The whole disastrous saga of Sinn Féin’s Palestine policy was highlighted by a viral video of Palestinian protestors being escorted from a party event in the Europa Hotel in Belfast, also in February. An embarrassing moment for a party that was once so closely aligned with the struggles of the Palestinian people.
Now, if you listened to Mary Lou, who was on British television following the restoration of power-sharing in Stormont (a British political institution in Ireland) claiming there would be a referendum by 2030, you’d be forgiven for thinking that reunification is just around the corner, and the stakes are higher than ever. But it is difficult to see where this confidence in thirty-two County liberation is coming from.
Misplaced priorities
Sure, the demographics in Ireland are changing, but it will be some time before this makes any dent in the electorate. And even if this was a significant factor, it is still ultimately the decision of the British Secretary of State to decide when a referendum is appropriate.
The party may point to the appointment of Michelle O’Neill (who has also claimed on British television that there will be a referendum within a decade) to the role of First Minister of the executive of Ireland’s occupied six counties.
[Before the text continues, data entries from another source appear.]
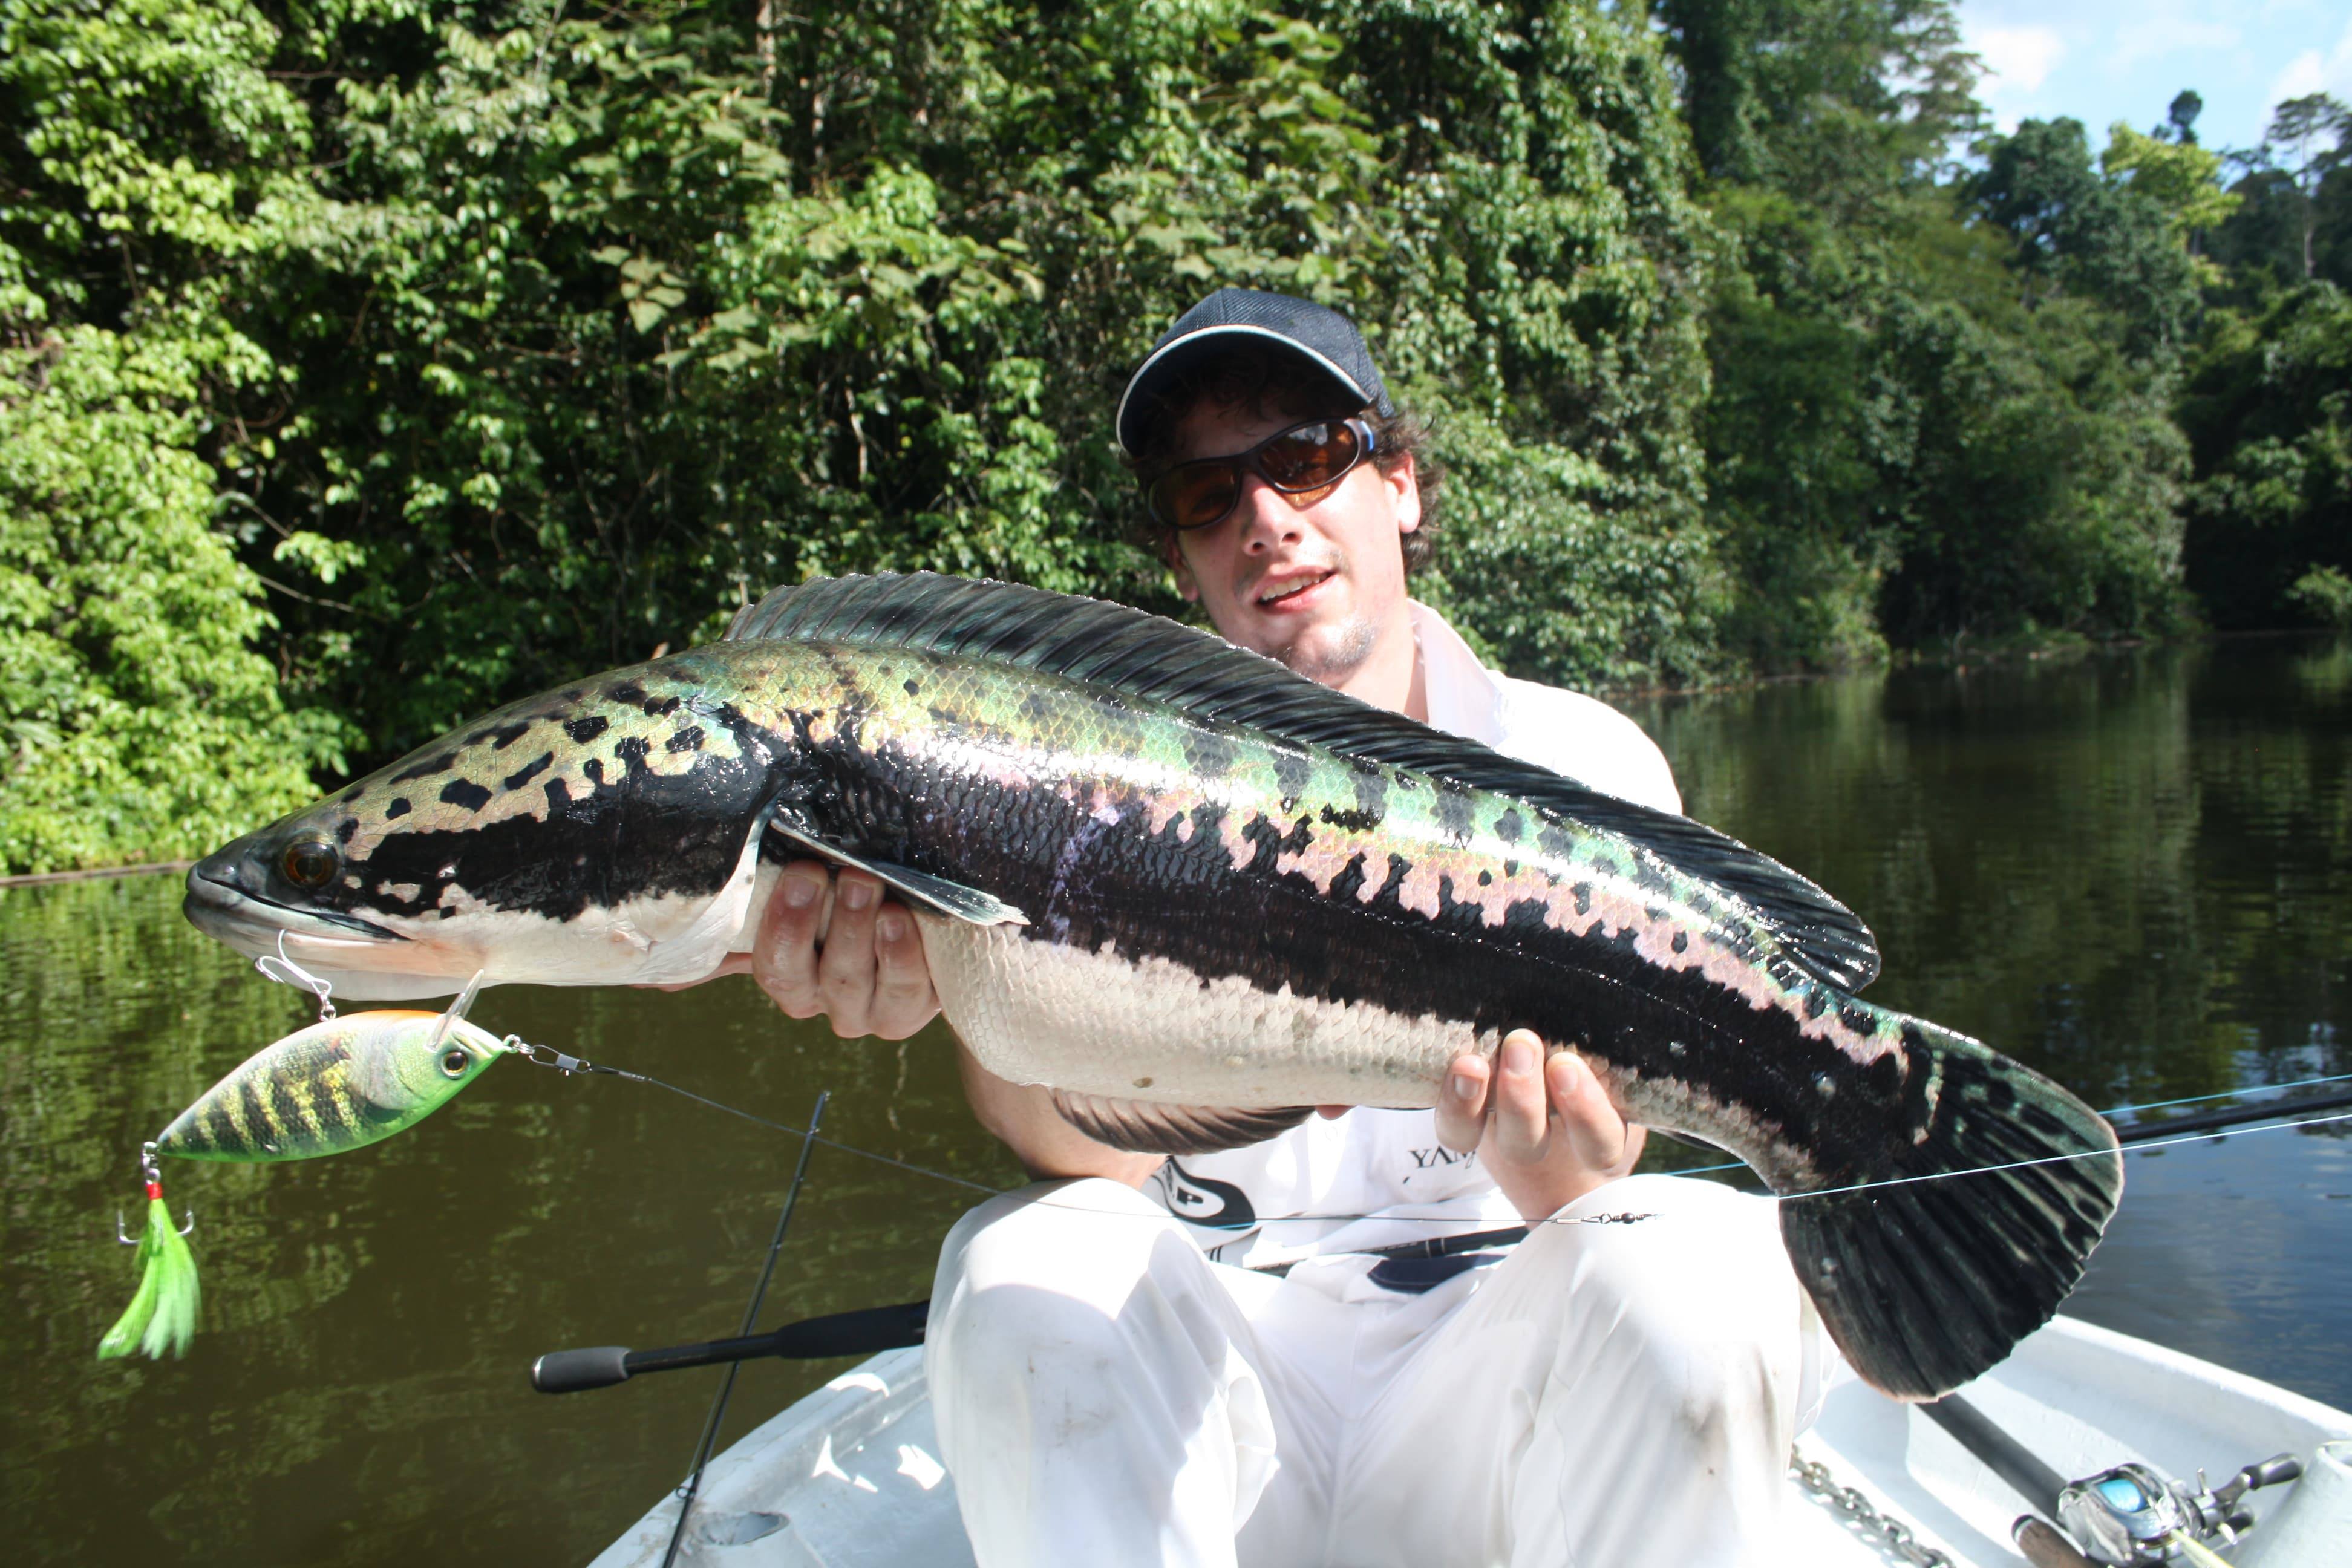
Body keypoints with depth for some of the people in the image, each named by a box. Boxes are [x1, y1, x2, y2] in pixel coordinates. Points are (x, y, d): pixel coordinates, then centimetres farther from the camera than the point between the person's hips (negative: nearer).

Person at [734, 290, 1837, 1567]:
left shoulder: (1579, 763, -3)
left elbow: (1586, 1191, -13)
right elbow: (1098, 1145, -17)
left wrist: (1535, 1140, -38)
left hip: (1491, 1349, 1)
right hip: (1203, 1387, 0)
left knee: (1710, 1263, -28)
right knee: (1025, 1272, -28)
But what is the significance of this appointment outside of the symbolism? Inherently, O’Neill has no more power now than she did as deputy. Furthermore, the party won the same number of seats in 2022 as it did in 2017, showing the first Nationalist First Minister to be a product of the DUP’s multiple mistakes and poor leadership, as opposed to any surge in Sinn Féin’s popularity.
Despite the victory lap, there has been and will be no significant political change in the North of Ireland as a result of O’Neill’s appointment, despite how delighted the party seems to be about it all, or how important they try to tell us it is.
If a United Ireland is really in “touching distance,” where is the political, economic, social, or security planning? What does it look like for West Belfast? Or The Free State? Or the Unionist community?
Former Unionist First Minister Arlene Foster wrote that following the appointment, O’Neill will be, “administering British rule in our part of the United Kingdom.” But has Sinn Féin not been doing that since they entered Stormont? Are they not now aligning themselves with the administrators of colonial rule internationally? And have they not been hanging a ‘referendum in ten years’ over the heads of devout, doctrinaire Republicans since the Good Friday Agreement?
It makes one wonder about the point of taking the political hit by going to give Biden his Paddy’s Day shamrocks. Was it all worth letting American money know that the six counties are “Open for business”? Time will tell, but what is clear now is that the decision was morally bankrupt.
Seán Óg Ó Murchú is a multidisciplinary Irish writer and activist working out of Belfast. He has published several short stories, plays, and articles, and is known for his Palestinian charity project 'Dlúthpháirtíocht'.